In his recent book Bearing False Witness: Debunking Centuries of Anti-Catholic History (Templeton Press, 2016), Rodney Stark recounts the horrific martyrdoms of many of Orthodox bishops and monks, who were tortured to death as cruelly and unusually as the Protestant and Catholic martyrs of England:
“The documents [from the Soviet Union’s archives] bear witness to the most savage atrocities against priests, monks, and nuns: they were crucified on the central doors of iconostases, thrown into cauldrons of boiling tar, scalped, strangled with priestly stoles, given Communion with melted lead, and drowned in holes in the ice.” (p. 201)
Sounds positively medieval, doesn’t it? The point is that atrocities in the name of the Revolution are as horrible as those committed by the State and should be condemned just as strongly. And if the Protestant martyrs of Mary I’s reign are heroes, so are the Catholic martyrs of Elizabeth I’s reign—and those through the twentieth century to today.
Revision and Context
As the revisionist view of the English Reformation has developed since the late 1970’s, the reign of Mary I has also been under review. Eamon Duffy’s aptly titled Fires of Faith: Catholic England Under Mary Tudor (Yale University Press: 2009) provided a controversial overview of the efforts of Mary’s cousin, the Cardinal Archbishop of Canterbury, Reginald Pole, to revive and reform the Catholic Church in England. Duffy also examines the heresy campaigns unflinchingly and argues that the purpose of a history is to understand, not to judge the past and impose our standards upon it.
A spate of biographies attempted to provide a more human view of Mary, considering her pain when she and her mother were sent away from Court, when she was forced to accept her own illegitimacy and the sinfulness of her parents’ “non-marriage” as demanded by her own father, and how she struggled to practice her faith and attend Mass during her half-brother Edward VI’s reign.

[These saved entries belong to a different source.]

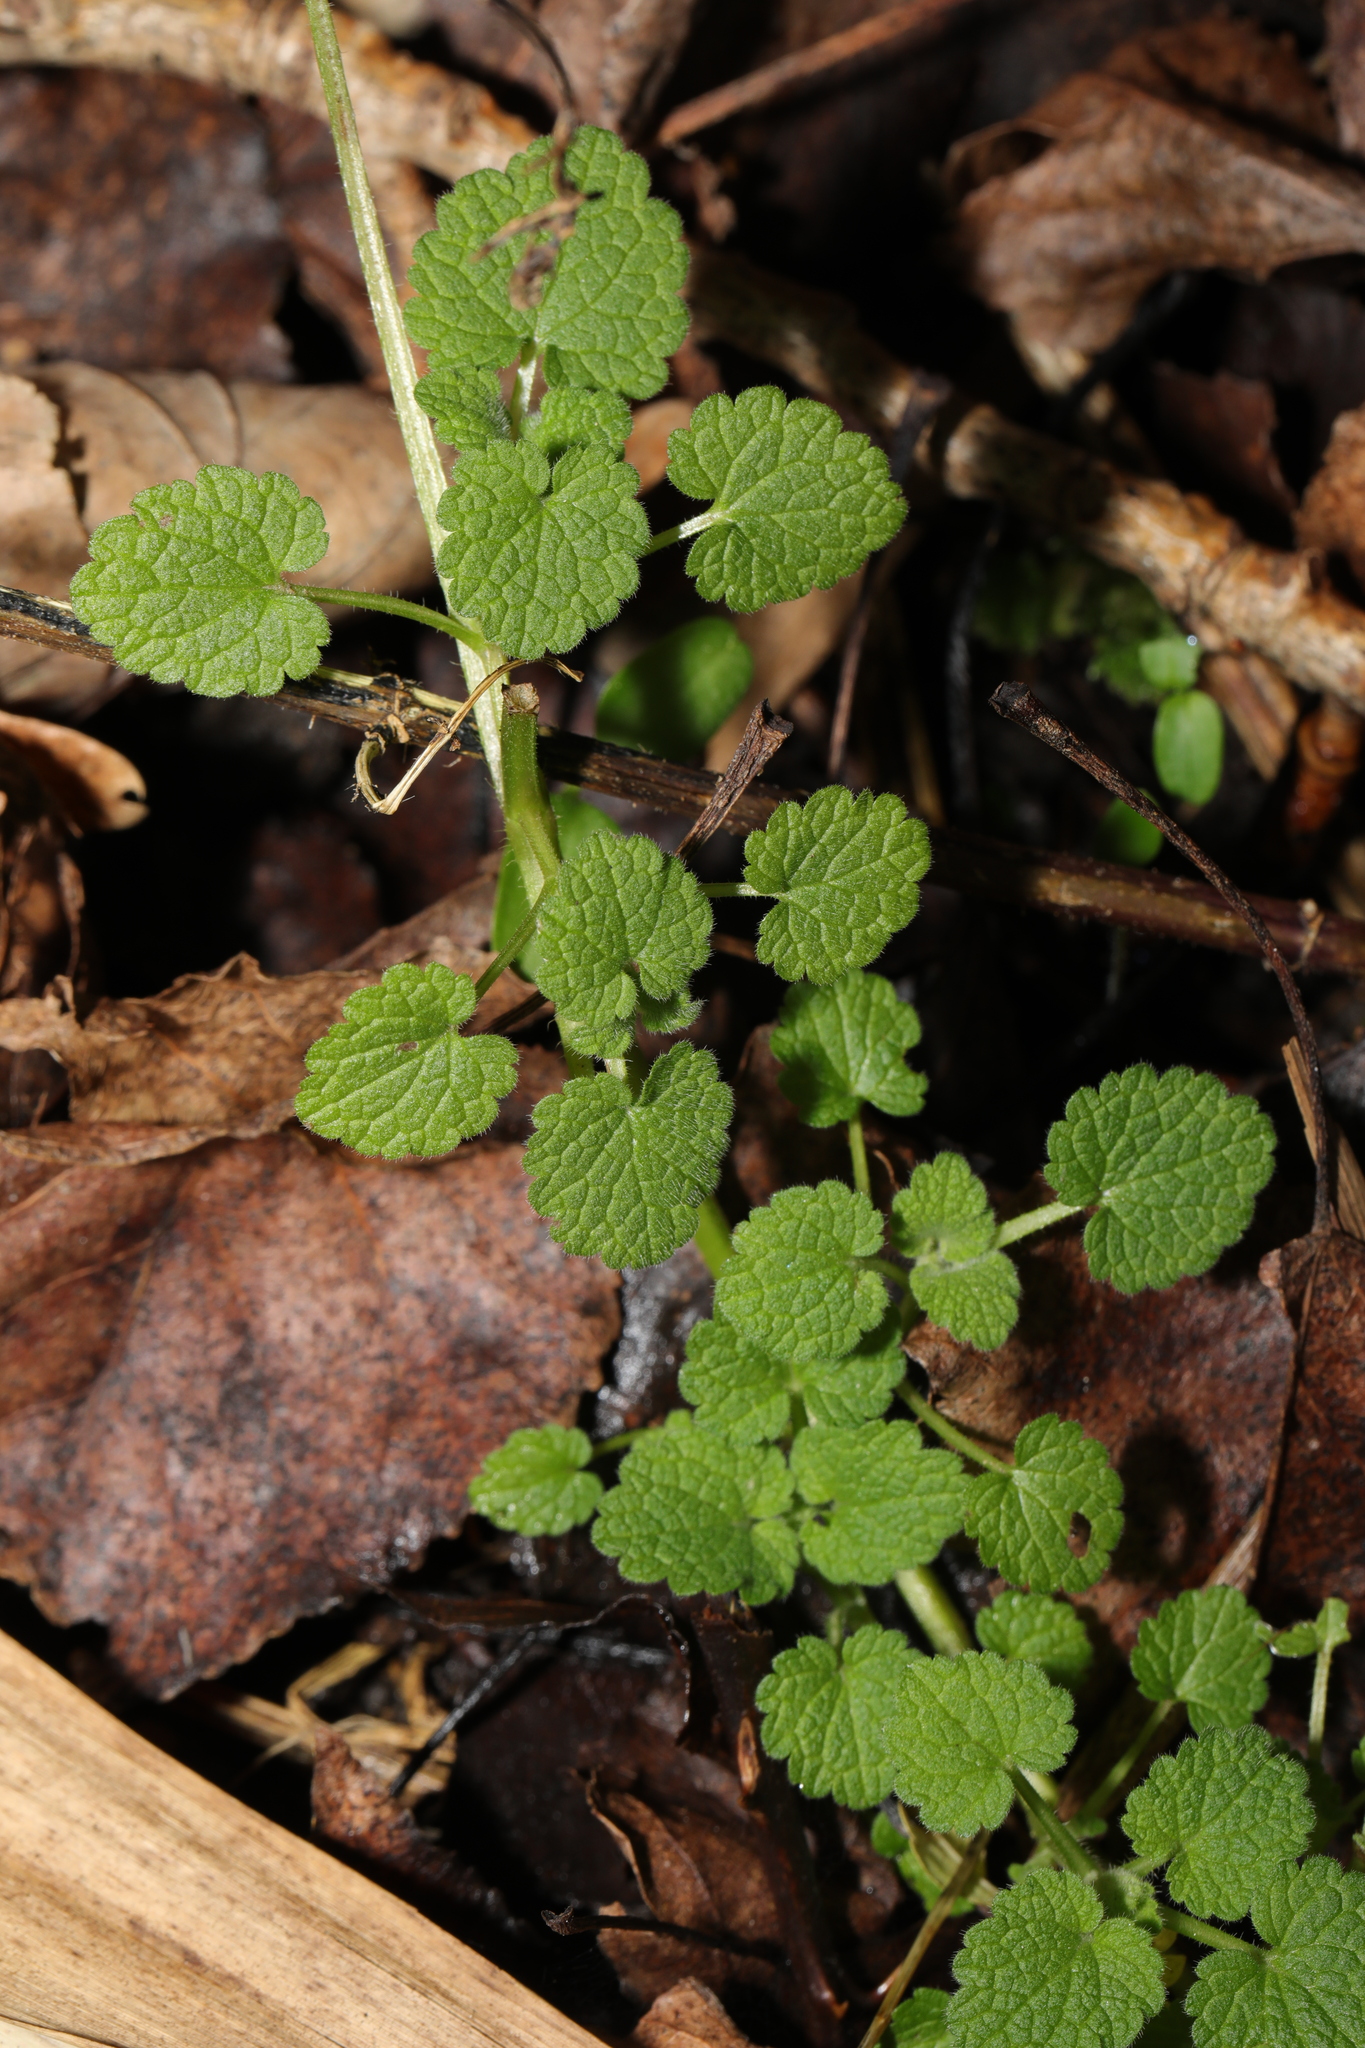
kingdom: Plantae
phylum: Tracheophyta
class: Magnoliopsida
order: Lamiales
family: Lamiaceae
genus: Lamium
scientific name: Lamium purpureum
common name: Red dead-nettle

Even as these biographies humanize her, emphasizing for example her love and longing for children, her generosity and concern for her people, they cannot erase the specter of almost 300 men and women burned alive at the stake. And neither can I.
While Eamon Duffy pointed out that the heresy trials and executions were successful, in a way, because many Protestants simply left England for exile on the Continent, it’s hard to accept that explanation. It seems dangerous to develop an evolving sense of morality, justifying execution for religious belief in the past because nearly everyone else in Europe was doing it at the time. Perhaps the most we can say is that we can’t condemn Mary I for her government’s actions; only God may judge her guilt.
As I study and write about the history of the Catholic Church, I often think that it is one of the great graces of being a Catholic. There is much to be proud of in Church history: the great saints; the intellectual, scientific, and educational achievements; the magnificent art and architecture. As Pope Benedict XVI is often quoted: “Art and the saints are the greatest apologetics for our faith.” And while there are actions and events that we regret and repent of, we are consoled by the fact that Jesus still leads His Church when her members sin; He offers forgiveness and He even brings good out of our errors.